Dieci anni dopo nella fabbrica violentata da uomini che non hanno rispetto neanche della morte, non c’è più nulla di quella notte. I laminatoi sono stati smontati e portati via dalla proprietà. Resistono in parte gli uffici che vedi dalla strada, ancora con i faldoni accatastati sugli scaffali, i telefoni, i cestini per la carta. Di là, oltre il muro di mattoni paramano rossi, dove lavoravano a caldo enormi rotoli di lamiere d’acciaio, dove sono morti sette uomini, invece ci sono soltanto polvere e scritte sui muri. Porte sfondate e auto rubate nascoste tra gli alberi del piccolo parco che circondava la fabbrica. E ci sono i carri ponte da 30 mila chili che correvano in alto trasportando carichi che fanno impressione. Ma sono troppo grandi, troppo pesanti, troppo tutto per pensare che qualcuno li possa smontare.
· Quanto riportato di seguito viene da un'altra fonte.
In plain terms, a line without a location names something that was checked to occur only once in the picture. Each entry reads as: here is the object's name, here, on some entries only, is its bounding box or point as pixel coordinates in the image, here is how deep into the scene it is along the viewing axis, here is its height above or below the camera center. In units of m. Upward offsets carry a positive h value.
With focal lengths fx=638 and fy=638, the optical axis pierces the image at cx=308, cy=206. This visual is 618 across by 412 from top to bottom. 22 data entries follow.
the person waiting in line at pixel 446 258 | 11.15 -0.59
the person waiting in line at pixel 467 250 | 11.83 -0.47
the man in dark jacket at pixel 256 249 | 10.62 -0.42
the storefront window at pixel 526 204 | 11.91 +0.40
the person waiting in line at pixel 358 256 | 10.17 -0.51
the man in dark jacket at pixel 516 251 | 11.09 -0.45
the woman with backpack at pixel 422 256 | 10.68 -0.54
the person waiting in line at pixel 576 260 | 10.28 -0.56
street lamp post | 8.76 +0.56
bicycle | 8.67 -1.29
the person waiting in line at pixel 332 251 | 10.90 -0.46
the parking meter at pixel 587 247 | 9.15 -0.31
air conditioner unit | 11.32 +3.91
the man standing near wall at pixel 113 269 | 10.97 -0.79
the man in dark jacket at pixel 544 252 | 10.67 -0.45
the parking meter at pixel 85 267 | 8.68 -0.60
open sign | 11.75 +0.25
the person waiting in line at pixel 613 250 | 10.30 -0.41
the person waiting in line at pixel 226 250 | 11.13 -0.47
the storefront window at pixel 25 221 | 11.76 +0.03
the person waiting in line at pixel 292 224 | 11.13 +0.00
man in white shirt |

Morirono in sette quella notte che ha insegnato poco in fatto di sicurezza sul lavoro se in questo 2017, ad agosto, le vittime erano già 591. E se ci pensi mettono i brividi quei cartelli rimasti affissi sui muri. Sono poster in bianco e blu, fissati sopra a lastre d’acciaio, con figure stilizzate di operai: «Attento! Metti la cintura», «Attento! Hai le scarpe corazzate?». Attenti lo erano anche i padri di famiglia e i giovani uomini che quella sera lavoravano «in straordinario» al laminatoio. Corsero subito alla macchina quando scoppiò l’incendio. Stesero i rotoli di tubi per l’acqua da usare contro quel fuoco che avanzava. Usarono gli estintori. Ma alcuni erano vuoti. Altri scaduti. E la manutenzione non era stata fatta. L’olio vaporizzato in aria dalla rottura di un tubo s’incendiò. Un’enorme palla di fuoco travolse tutto e tutti. Tranne quei cartelli che neanche gli sciacalli hanno avuto il coraggio di toccare. Oppure, ed è più probabile, sono ancora lì perché non li hanno visti. Li toglieranno, forse, gli operai che da qualche settimana - per ordine della proprietà- ripuliscono i capannoni. Tre mesi di operazioni. Per portare via tutto: sporcizia e rottami. E magari demolire anche i muri anneriti la notte dell’esplosione.

Giù, sottoterra, dove c’erano i motori dei macchinari che lavorano l’acciaio non c’è più nulla: i predoni sono scesi anche lì, ci sono delle tracce. Resti. Come quegli avanzi di cibo, e le bottiglie vuote di prosecco abbandonate accanto alle scale in metallo che s’inerpicano sulla parete al fondo dell’ultimo capannone. Non ci sono dubbi: quelle sono tracce di chi ha banchettato qui dentro durante una pausa del saccheggio selvaggio.

Da quella notte di dicembre 2007 non è più entrato nessuno che assistette a quella tragedia della Thyssen. «Non credo che avrei la forza di farlo neanche oggi. È un ricordo doloroso troppo vivo dentro di me», ti racconta al telefono Antonio Boccuzzi, l’operaio che si salvò per miracolo. Che corse fuori a invocare aiuto. E che oggi da parlamentare dice: «La sicurezza sul lavoro è il primo problema».

Faceva freddo la notte dell’esplosione. Chi abita in zona racconta che certe sere d’inverno c’è gente che va dormire lì dentro: «Ma non si fermano mai troppo a lungo». Non per rispetto del luogo, ma perché non c’è più un solo angolo dove stare al riparo, tanti vetri trovi per terra. E anche a cercarli adesso in questa passeggiata nei capannoni svuotati non trovi giaciglio di disperati che sia uno. Non ci sono tracce passaggi recenti. Eppure qualcuno ha portato nel cortile sul retro anche una vecchia Panda color amaranto. L’hanno fatta entrare attraverso uno dei tanti varchi aperti nella recinzione. E l’hanno mollata lì, senza che nessuno si premurasse di farla recuperare. Ecco, questo è ciò che resta della «Fabbrica dei tedeschi», per dirla con Mimmo Calopresti.